Looking at the breakdown in wages rises by kinds of economic activity compared to the 1st quarter of previous year the most rapid increase were in education - up by 32.1% (from 327 to 432 lats), transport, storage and communication – up by 31.4% (from 372 to 488 lats), commercial services – up by 30.0% (from 378 to 491 lat), construction – up by 28.7% (from 323 to 416 lats) and trade – up by 28.0% (from 297 to 380 lats).

Compared to the 4th quarter of previous year, in the 1st quarter of this year gross wages and salaries in the country grew by 1.6%. In private sector wages grew by 8.3%, but in public sector they were down by 8.6%. The decrease may be explained with the fact that annual and holiday bonuses are paid in the 4th quarter.

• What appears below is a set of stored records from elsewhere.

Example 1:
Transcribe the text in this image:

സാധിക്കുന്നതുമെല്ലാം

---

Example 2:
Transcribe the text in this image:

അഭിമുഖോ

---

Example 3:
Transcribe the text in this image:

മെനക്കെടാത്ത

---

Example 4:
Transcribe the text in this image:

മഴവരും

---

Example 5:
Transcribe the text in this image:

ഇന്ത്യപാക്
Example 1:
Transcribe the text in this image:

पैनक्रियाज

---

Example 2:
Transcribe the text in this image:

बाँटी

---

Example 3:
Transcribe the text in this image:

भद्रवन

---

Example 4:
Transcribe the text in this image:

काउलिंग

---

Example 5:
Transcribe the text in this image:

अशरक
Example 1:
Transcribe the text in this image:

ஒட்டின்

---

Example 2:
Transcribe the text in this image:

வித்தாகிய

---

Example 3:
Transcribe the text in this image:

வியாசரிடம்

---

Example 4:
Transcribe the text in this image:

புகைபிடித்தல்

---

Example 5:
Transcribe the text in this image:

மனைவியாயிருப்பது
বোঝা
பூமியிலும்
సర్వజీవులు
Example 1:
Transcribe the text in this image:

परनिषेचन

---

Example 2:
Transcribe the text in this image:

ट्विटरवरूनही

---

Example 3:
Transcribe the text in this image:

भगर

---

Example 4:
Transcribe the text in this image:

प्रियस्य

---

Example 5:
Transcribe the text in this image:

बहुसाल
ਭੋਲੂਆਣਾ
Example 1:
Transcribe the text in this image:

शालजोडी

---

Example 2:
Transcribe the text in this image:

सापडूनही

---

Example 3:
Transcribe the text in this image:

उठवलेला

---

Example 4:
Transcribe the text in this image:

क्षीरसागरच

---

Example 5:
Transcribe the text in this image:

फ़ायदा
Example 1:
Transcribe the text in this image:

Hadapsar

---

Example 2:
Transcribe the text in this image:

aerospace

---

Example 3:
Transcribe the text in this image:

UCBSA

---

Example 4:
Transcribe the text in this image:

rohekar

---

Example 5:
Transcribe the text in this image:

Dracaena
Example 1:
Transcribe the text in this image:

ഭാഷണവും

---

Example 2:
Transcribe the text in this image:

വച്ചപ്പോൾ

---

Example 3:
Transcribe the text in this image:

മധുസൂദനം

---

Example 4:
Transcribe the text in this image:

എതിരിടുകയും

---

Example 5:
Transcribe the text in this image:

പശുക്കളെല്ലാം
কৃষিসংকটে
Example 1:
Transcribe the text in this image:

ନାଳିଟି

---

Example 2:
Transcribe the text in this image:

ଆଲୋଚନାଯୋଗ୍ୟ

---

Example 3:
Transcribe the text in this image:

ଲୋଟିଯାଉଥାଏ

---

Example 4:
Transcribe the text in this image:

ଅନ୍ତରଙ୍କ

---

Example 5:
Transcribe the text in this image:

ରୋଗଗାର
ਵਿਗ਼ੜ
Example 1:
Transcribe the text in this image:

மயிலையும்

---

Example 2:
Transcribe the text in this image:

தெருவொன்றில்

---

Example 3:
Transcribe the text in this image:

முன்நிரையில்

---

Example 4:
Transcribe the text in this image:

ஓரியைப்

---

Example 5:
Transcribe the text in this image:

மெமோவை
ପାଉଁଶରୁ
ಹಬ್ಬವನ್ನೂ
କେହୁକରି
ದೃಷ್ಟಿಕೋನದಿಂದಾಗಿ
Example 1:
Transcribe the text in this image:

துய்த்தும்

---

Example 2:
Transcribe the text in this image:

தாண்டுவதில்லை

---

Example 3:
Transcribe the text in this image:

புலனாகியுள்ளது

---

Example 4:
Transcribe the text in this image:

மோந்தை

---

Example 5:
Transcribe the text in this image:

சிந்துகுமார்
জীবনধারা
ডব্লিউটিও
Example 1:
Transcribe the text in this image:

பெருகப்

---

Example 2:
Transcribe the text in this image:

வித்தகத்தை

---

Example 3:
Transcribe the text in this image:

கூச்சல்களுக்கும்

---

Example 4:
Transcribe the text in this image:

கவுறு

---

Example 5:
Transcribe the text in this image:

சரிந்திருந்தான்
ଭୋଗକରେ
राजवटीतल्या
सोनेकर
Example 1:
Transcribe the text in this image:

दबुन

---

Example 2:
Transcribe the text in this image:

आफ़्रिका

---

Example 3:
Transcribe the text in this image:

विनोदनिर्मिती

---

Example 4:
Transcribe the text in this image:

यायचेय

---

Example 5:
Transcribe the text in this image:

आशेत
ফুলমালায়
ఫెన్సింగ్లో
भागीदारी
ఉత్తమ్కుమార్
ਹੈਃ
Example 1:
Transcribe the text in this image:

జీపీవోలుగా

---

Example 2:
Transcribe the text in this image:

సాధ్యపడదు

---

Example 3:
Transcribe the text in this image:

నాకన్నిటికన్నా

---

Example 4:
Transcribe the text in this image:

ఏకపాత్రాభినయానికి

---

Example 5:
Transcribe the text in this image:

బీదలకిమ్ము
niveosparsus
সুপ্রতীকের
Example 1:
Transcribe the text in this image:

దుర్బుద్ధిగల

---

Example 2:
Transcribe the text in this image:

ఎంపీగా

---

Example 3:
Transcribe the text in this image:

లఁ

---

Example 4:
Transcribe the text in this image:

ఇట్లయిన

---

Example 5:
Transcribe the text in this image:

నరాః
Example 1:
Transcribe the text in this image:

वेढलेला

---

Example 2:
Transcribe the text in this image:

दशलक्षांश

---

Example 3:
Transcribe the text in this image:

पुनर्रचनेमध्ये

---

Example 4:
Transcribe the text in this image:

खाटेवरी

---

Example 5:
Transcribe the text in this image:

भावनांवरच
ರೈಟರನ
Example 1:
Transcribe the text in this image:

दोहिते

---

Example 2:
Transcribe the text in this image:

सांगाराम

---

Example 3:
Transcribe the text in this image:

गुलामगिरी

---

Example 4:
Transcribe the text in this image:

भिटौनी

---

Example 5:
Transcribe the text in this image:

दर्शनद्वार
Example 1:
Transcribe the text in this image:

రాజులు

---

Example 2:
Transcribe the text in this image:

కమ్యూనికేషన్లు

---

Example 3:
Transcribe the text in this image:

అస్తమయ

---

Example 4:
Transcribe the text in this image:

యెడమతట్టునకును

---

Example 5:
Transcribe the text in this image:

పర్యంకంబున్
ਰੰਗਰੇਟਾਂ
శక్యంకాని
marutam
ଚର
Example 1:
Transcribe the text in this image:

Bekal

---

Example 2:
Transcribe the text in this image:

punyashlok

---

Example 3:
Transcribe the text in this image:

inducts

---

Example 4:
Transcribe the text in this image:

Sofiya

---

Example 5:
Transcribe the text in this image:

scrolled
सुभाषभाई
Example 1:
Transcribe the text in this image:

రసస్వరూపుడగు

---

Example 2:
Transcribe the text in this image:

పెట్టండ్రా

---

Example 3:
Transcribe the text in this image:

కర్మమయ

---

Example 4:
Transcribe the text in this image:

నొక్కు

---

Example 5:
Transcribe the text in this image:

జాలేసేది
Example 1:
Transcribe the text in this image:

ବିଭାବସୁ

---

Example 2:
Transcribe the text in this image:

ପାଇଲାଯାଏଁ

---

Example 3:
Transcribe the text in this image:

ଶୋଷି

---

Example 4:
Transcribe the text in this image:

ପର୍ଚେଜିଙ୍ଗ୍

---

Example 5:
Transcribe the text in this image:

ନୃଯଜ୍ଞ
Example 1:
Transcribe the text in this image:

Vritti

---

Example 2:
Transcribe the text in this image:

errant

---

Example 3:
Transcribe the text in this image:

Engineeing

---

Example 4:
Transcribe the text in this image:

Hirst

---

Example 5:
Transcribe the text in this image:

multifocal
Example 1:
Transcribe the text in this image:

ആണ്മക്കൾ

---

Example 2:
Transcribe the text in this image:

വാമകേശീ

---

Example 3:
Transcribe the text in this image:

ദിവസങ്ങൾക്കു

Among the Baltic States the highest gross wages and salaries in the 1st quarter of this year - as in all quarters of previous year - were recorded in Estonia (788 euro), while the lowest were registered in Lithuania (623 euro). Compared to the 1st quarter of 2007, Latvia witnessed the highest rate of increase (28.1%), with Lithuania at 23.8%, and Estonia at 19.5%. Compared with the 4th quarter of 2007, the highest rate of increase during the first three months of this year was in Lithuania (4.8%), with Latvia registering 1.6%, and Estonia 0.5%.